L’intelligence artificielle a beau être une technologie du futur, elle est déjà au cœur de nos vies et, plus encore, au centre des rapports de pouvoir entre les nations. Le lancement par les États-Unis et huit grandes entreprises d’un partenariat pour une inclusion mondiale en matière d’IA pourrait être vu comme une avancée décisive. Mais ce geste, à première vue altruiste, cache-t-il des ambitions plus stratégiques ? Alors que l’IA devient un levier essentiel de développement économique et d’influence politique, il est légitime de s’interroger : qui bénéficiera réellement de cette « inclusion » et à quel prix ?
Sur le papier, cette initiative semble prometteuse. Assurer une inclusion mondiale pourrait effectivement permettre à des millions de personnes dans les pays en développement de profiter des bénéfices de l’IA, que ce soit dans l’agriculture, la santé ou encore l’éducation. Mais en réalité, il reste à voir comment cette inclusion sera réalisée, et surtout, à quelles conditions.
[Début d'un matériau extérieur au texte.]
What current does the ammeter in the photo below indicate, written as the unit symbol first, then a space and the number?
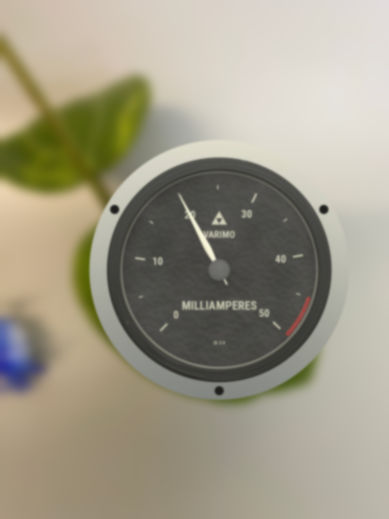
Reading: mA 20
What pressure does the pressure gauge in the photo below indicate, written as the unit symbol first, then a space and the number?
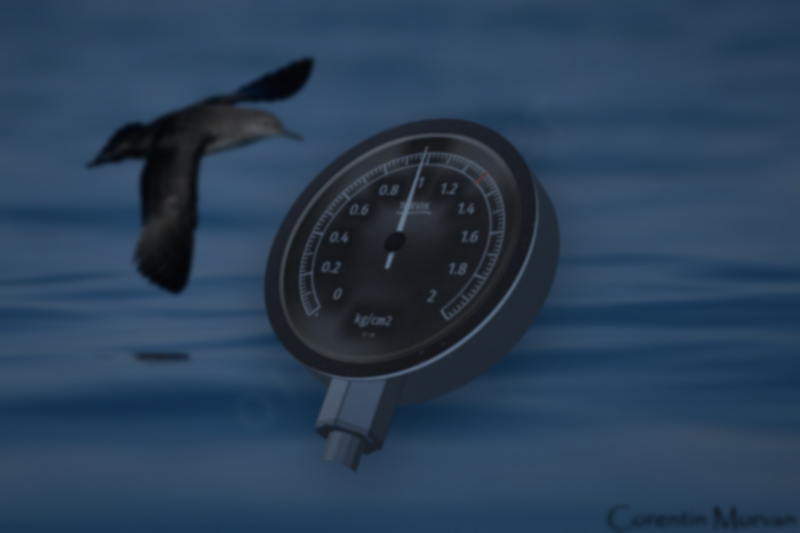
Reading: kg/cm² 1
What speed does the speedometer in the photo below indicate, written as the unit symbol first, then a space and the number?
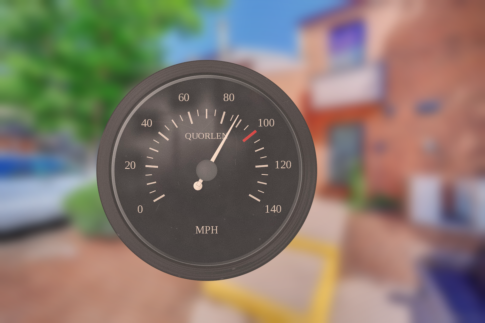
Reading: mph 87.5
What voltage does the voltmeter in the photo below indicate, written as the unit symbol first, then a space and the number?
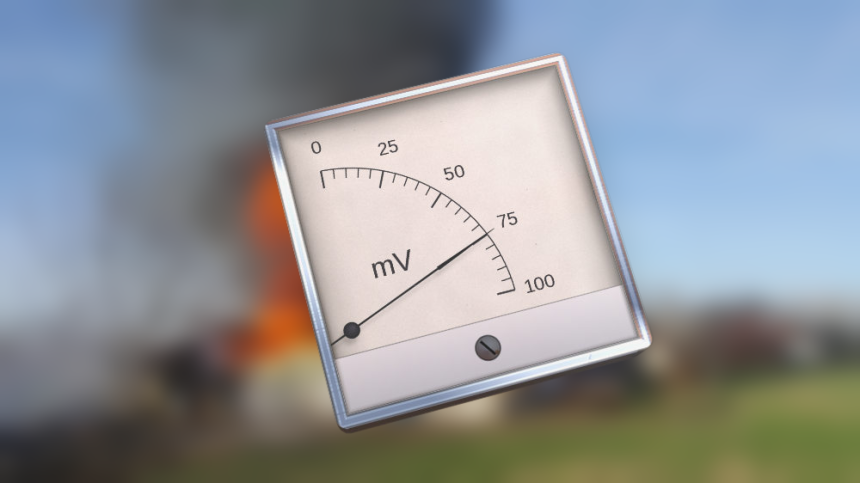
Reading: mV 75
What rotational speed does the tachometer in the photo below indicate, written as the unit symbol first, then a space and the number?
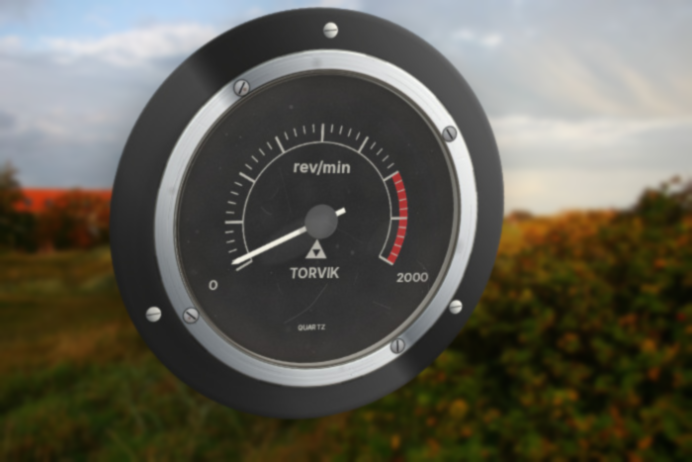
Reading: rpm 50
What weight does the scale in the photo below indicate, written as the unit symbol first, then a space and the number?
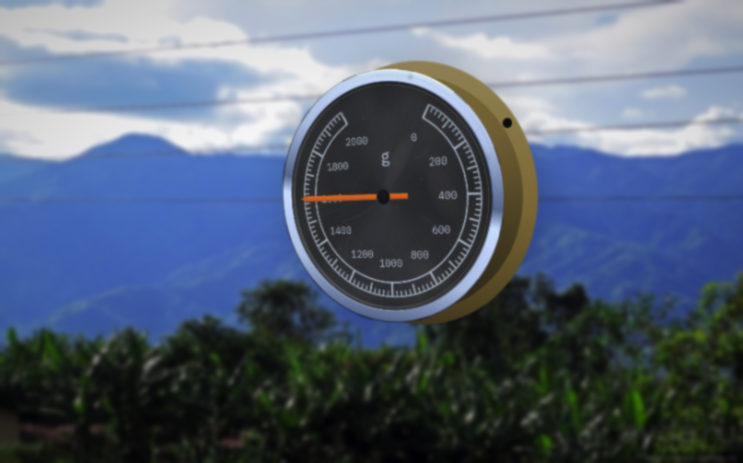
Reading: g 1600
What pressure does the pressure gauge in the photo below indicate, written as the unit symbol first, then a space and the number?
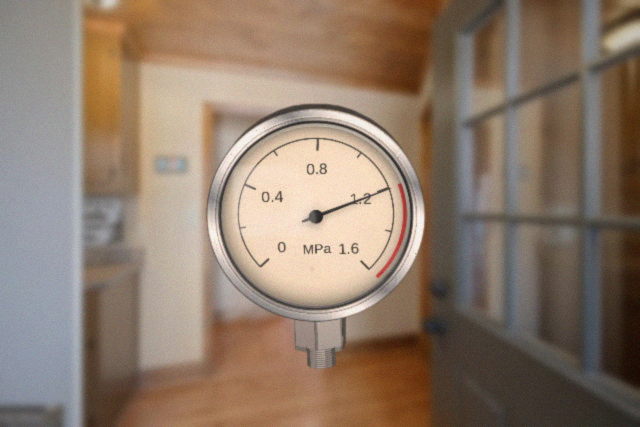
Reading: MPa 1.2
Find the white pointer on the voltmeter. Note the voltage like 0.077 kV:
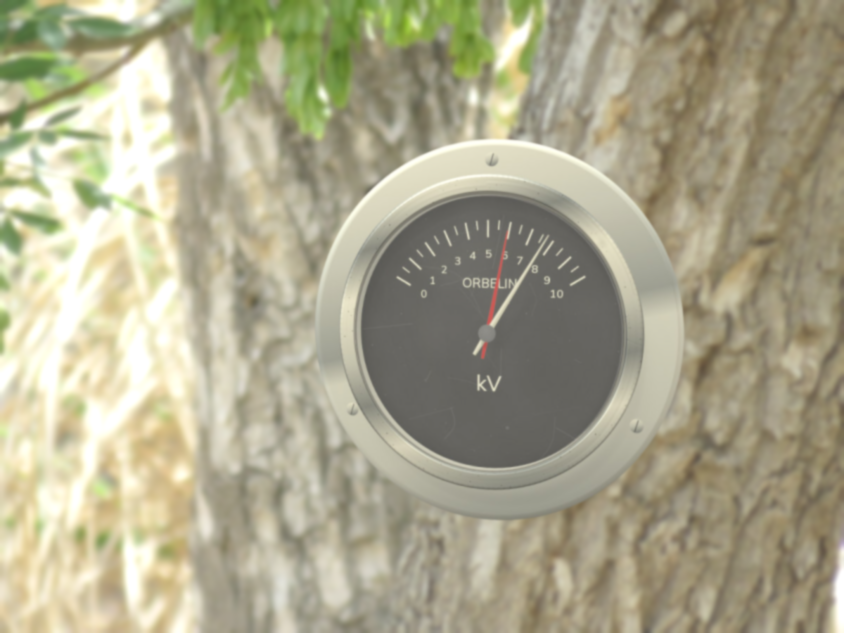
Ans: 7.75 kV
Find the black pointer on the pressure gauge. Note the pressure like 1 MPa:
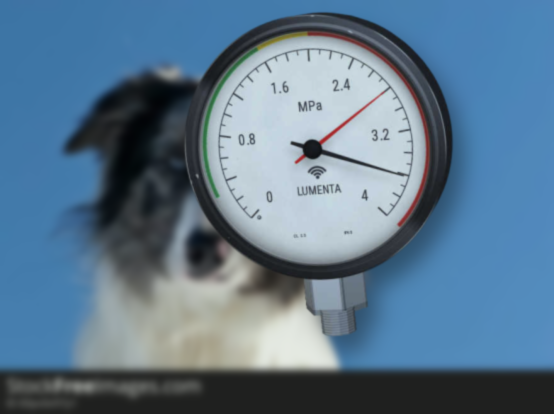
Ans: 3.6 MPa
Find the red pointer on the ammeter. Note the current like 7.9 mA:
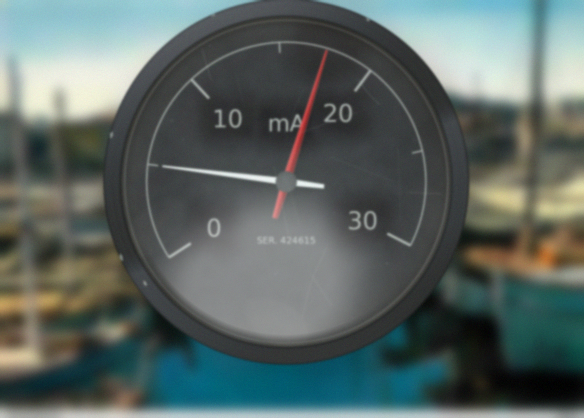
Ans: 17.5 mA
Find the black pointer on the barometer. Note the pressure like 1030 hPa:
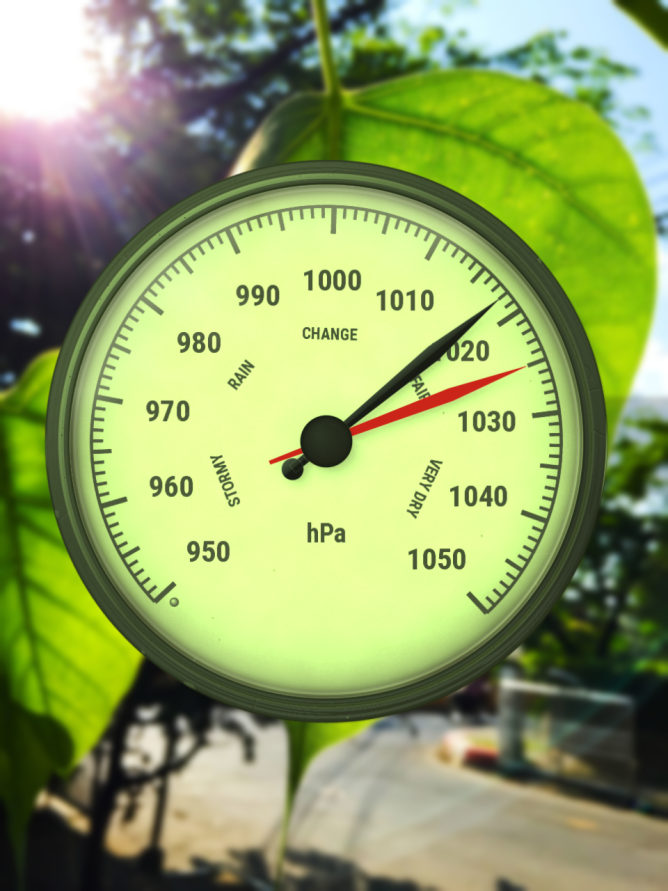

Car s’il s’agit d’implanter des solutions technologiques qui renforcent la dépendance à ces grandes entreprises américaines, peut-on encore parler d’inclusion ? Il est légitime de se demander si cet élan apparent vers l’universalisme n’est pas, au fond, une manière subtile de garantir une domination technologique, en réduisant l’autonomie des pays dits « bénéficiaires ».
Je vois ici une forme de cynisme déguisé. Ces entreprises, souvent critiquées pour leur monopole et leur emprise sur nos données, deviennent soudainement les promoteurs de l’inclusion et de l’équité ? Il serait naïf de croire que leur objectif est purement humanitaire. L’accès aux marchés émergents et la construction de réseaux d’infrastructures dépendent de partenariats comme celui-ci. En fin de compte, les bénéfices financiers et stratégiques sont évidents pour ces entreprises. Si elles parlent d’inclusion, c’est aussi pour ancrer leur présence dans des territoires où elles pourraient un jour asseoir une influence durable. Une forme de soft power économique qui pourrait, à terme, remplacer la traditionnelle diplomatie.
Ce projet est aussi un moyen pour les États-Unis d’imposer leurs standards et de devancer leurs rivaux, en particulier la Chine. Dans un contexte de tensions économiques et politiques croissantes entre ces deux puissances, l’IA devient le nouvel échiquier de la guerre d’influence. Cela semble être une stratégie délibérée pour définir les standards, influencer les régulations et consolider une position dominante dans le domaine technologique à l’échelle mondiale. Cette soi-disant inclusion mondiale pourrait bien être, en réalité, une extension des frontières américaines dans le domaine numérique.
On parle beaucoup d’éthique et de responsabilité dans ce partenariat. Or, la réalité est souvent plus crue. Pour les pays en développement, cette initiative est tentante, mais la question de la souveraineté est cruciale : les pays concernés seront-ils de simples récepteurs d’une technologie imposée ou pourront-ils en influencer les modalités ? Ici encore, l’équilibre est fragile. Une inclusion véritable supposerait un transfert de savoir-faire, une formation solide des compétences locales et un respect des besoins spécifiques de chaque région. Sinon, l’inclusion risque de rester un idéal lointain, au service d’intérêts bien plus immédiats.
Ce partenariat pour une IA inclusive soulève, pour moi, des interrogations plus profondes : sommes-nous face à un véritable effort de solidarité ou devant une stratégie habile pour imposer une nouvelle forme de domination technologique ? Si les États-Unis et leurs partenaires veulent vraiment œuvrer pour un monde plus juste, ils devront dépasser leurs intérêts propres et donner une place réelle aux pays qu’ils entendent « inclure ». Sans cela, cet idéal d’inclusion pourrait bien rester une belle promesse sur papier.